Even Kingetsu's paintings are object-like. It is because the materials she uses are not intermediary but objective to her intention. For instance, her collage painting does not "express" a specific space but "determine" it and what is important is not the method of expression but the method of existence itself. Therefore, the reality of Kingetsu's works is not the reality of object, which exists outside of the artist, but the work itself exists as a "thing" and, in that sense, it is an object.
"The Box Art" series show such objects perfectly. Kingetsu packs various objects in various boxes. For instance, birds, butterflies and dragonflies are enclosed in the series, "Unflyable Creatures (1992-1995)".

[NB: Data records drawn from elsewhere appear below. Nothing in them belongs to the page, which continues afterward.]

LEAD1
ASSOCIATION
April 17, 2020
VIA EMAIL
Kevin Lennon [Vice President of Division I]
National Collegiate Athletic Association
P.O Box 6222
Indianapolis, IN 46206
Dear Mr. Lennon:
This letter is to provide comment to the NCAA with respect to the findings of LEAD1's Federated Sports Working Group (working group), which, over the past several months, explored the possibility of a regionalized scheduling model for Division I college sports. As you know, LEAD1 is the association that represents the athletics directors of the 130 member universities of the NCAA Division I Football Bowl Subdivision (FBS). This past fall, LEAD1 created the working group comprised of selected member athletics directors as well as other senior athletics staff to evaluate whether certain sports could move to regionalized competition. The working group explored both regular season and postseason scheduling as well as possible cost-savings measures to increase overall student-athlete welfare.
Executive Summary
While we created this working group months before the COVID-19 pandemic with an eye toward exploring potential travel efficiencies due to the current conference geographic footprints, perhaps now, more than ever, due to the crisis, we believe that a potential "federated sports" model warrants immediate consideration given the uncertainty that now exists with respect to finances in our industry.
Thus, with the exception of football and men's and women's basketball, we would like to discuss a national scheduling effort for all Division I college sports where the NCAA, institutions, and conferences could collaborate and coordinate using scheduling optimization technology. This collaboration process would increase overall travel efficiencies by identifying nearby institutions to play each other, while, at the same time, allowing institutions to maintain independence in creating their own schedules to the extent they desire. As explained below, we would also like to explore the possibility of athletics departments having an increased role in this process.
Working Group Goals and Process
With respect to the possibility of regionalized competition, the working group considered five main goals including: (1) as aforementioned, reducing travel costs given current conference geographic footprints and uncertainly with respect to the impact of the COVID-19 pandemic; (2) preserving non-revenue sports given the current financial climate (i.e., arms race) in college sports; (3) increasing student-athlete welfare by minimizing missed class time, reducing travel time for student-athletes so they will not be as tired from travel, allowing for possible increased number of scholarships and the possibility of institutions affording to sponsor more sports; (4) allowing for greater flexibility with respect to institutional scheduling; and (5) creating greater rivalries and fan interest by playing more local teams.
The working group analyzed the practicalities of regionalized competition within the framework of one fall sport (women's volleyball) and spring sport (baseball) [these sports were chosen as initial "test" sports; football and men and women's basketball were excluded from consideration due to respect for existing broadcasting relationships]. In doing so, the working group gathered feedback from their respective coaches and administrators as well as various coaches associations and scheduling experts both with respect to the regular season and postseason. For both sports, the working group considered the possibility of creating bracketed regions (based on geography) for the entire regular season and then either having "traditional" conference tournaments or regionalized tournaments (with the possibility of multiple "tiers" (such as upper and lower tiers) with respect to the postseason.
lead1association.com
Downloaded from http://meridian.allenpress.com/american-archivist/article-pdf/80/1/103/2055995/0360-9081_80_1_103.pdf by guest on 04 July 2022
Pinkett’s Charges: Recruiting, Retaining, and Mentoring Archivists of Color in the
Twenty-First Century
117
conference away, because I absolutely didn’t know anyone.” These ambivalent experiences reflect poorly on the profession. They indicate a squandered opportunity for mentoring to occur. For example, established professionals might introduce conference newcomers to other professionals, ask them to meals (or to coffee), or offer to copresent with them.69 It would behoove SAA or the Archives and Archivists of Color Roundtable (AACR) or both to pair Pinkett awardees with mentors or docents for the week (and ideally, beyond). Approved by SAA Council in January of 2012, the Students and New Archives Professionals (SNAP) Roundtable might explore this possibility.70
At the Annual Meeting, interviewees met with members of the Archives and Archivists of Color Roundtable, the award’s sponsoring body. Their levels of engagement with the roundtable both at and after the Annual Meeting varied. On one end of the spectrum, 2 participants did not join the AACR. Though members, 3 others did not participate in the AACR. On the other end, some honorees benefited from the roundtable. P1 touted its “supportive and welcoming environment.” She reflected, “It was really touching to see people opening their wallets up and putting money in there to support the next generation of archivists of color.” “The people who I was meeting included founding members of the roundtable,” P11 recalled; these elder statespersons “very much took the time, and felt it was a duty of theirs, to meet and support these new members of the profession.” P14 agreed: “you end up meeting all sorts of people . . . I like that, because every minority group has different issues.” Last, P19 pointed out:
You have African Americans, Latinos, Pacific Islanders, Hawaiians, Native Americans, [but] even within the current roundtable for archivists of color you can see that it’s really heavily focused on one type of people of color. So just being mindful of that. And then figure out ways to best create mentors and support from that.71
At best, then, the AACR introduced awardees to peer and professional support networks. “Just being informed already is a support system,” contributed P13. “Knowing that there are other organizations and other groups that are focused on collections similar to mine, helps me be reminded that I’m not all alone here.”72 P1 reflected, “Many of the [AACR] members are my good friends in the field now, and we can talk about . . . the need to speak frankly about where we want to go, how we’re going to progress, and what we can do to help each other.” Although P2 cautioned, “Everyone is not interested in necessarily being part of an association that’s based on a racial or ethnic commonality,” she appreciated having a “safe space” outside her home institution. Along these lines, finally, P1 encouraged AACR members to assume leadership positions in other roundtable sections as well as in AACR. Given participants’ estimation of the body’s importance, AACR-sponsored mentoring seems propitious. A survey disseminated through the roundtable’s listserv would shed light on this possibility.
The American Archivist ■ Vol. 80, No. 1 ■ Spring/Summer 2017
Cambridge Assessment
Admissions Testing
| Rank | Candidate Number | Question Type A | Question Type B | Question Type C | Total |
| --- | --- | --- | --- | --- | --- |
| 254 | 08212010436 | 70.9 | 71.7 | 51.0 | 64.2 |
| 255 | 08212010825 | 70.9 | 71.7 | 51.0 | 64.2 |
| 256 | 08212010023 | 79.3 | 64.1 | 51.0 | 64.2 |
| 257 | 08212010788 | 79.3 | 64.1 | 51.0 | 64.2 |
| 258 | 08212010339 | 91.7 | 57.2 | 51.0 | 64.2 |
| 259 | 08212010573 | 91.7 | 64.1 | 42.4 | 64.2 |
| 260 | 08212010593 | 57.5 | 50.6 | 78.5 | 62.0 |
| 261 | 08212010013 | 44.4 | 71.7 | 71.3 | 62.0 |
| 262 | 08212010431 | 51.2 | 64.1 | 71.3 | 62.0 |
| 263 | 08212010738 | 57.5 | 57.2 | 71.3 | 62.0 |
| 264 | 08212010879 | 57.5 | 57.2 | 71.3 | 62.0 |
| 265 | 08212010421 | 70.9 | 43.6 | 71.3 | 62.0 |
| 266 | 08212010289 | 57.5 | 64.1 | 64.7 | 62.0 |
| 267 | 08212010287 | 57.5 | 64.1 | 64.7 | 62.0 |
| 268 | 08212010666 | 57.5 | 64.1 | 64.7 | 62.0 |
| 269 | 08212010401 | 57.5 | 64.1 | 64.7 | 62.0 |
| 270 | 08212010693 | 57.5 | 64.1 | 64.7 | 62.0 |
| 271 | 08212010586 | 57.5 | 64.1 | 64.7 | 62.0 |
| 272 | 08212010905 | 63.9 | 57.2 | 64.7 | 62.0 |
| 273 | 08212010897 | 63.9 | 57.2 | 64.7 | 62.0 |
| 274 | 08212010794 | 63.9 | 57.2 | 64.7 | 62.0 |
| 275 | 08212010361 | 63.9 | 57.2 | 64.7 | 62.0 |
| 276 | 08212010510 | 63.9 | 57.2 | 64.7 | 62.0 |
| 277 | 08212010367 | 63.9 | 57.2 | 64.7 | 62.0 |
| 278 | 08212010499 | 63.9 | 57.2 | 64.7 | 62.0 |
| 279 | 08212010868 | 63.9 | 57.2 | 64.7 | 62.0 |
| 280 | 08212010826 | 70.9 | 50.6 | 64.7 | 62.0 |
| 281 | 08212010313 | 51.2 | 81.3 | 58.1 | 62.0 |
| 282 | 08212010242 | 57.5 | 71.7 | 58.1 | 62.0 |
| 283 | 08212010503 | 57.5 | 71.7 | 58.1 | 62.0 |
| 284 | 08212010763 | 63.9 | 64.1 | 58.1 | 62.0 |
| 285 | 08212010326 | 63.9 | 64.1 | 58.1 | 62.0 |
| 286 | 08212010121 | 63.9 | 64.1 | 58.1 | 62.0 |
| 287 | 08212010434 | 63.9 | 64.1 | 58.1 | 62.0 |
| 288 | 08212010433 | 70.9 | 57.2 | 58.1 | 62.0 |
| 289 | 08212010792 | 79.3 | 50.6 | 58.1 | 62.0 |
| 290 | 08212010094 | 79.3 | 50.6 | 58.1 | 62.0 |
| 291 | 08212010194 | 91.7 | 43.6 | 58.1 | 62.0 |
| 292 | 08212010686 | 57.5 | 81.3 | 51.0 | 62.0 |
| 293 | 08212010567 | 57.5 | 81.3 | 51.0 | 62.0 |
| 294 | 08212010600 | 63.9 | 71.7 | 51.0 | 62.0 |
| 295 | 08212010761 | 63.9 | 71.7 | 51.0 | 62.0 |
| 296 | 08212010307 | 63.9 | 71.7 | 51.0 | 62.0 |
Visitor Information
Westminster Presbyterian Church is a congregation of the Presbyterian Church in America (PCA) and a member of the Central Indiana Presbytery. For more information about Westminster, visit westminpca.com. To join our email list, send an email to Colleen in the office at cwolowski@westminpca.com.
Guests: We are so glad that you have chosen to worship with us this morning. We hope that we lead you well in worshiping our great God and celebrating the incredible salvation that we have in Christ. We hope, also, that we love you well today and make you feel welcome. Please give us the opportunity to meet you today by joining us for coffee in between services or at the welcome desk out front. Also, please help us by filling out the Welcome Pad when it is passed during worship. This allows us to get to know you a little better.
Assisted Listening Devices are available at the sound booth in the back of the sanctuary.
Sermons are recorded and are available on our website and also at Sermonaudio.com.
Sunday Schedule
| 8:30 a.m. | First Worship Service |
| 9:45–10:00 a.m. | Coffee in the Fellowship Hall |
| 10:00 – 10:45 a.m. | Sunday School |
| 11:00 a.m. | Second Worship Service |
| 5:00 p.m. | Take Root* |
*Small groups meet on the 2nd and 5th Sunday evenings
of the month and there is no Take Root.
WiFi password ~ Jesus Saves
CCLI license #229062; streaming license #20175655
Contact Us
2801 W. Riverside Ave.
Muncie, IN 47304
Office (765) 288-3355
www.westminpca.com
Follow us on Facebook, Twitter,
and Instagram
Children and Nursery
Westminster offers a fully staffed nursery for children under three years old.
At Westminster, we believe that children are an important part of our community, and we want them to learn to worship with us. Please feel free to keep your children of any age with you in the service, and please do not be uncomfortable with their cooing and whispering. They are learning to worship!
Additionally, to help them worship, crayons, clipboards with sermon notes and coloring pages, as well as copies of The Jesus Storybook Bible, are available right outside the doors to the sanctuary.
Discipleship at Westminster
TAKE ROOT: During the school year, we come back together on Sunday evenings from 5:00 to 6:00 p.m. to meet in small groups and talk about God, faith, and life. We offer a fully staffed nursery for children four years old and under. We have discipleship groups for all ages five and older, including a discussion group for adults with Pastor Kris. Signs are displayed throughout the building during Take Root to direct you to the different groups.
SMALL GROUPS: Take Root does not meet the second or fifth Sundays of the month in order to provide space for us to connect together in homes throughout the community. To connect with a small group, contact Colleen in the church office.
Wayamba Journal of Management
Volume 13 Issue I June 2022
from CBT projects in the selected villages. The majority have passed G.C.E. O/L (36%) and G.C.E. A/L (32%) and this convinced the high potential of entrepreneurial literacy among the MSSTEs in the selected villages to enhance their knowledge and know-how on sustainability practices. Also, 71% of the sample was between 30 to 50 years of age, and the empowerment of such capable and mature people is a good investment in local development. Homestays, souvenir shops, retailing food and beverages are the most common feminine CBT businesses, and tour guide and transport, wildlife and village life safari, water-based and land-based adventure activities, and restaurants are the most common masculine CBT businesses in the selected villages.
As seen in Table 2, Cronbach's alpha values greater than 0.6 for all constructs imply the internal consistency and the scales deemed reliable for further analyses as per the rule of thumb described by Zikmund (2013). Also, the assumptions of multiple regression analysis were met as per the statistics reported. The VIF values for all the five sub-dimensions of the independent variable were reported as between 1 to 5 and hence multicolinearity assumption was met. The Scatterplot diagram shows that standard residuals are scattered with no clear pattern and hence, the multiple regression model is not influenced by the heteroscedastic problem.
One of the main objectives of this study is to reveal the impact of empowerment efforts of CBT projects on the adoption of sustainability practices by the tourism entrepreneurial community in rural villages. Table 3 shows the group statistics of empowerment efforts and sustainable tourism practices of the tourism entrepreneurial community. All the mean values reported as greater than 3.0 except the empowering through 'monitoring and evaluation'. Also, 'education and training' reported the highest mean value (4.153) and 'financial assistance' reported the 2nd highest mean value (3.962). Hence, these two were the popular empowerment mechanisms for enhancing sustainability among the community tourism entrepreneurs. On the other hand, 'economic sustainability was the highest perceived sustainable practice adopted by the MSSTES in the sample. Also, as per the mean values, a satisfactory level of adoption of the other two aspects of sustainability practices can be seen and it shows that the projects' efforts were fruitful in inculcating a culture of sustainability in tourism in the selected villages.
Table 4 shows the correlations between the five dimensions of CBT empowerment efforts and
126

In these works the artist incorporates her anxiety about the rapid destruction of nature, causing the disruption of ecosystem, which in turn is disturbing mankind, as well as her fear of human egoism. In that sense, her works are related to the words of Ragon mentioned earlier.
There is an installation called, "Have Women Gained Freedom? (1990-91)", laying a box over another and tying them with iron cords. In the boxes, baby clothes are covered with sand. The work is latent with a question whether women truly gained freedom by discarding motherhood and becoming independent as career women. For Kingetsu as a mother, conceiving a child undoubtedly meant conceiving an idea.
However, strangely Kingetsu says these works are landscapes. Of course they are not the landscapes that Ragon meant of the nineteenth century but "landscapes of Kingetsu's heart." That is, "The issues of the times we live in are involved."(The artist's words for her solo exhibition at the LADS Gallery, 2005) What shows this issue clearly is her installation, "Fifty Years after the War, (1995)". While mourning the deaths of her father and mother, (1991 and 1995), Kingetsu sealed the oppressive "time" by packing her parents' clothes into a trunk and a portmanteau which they had carried with them through the battlefields and from place to place during the fifty years after the war.
The issues that "Box Art" by Shoko Kingetsu contains are weighty and serious.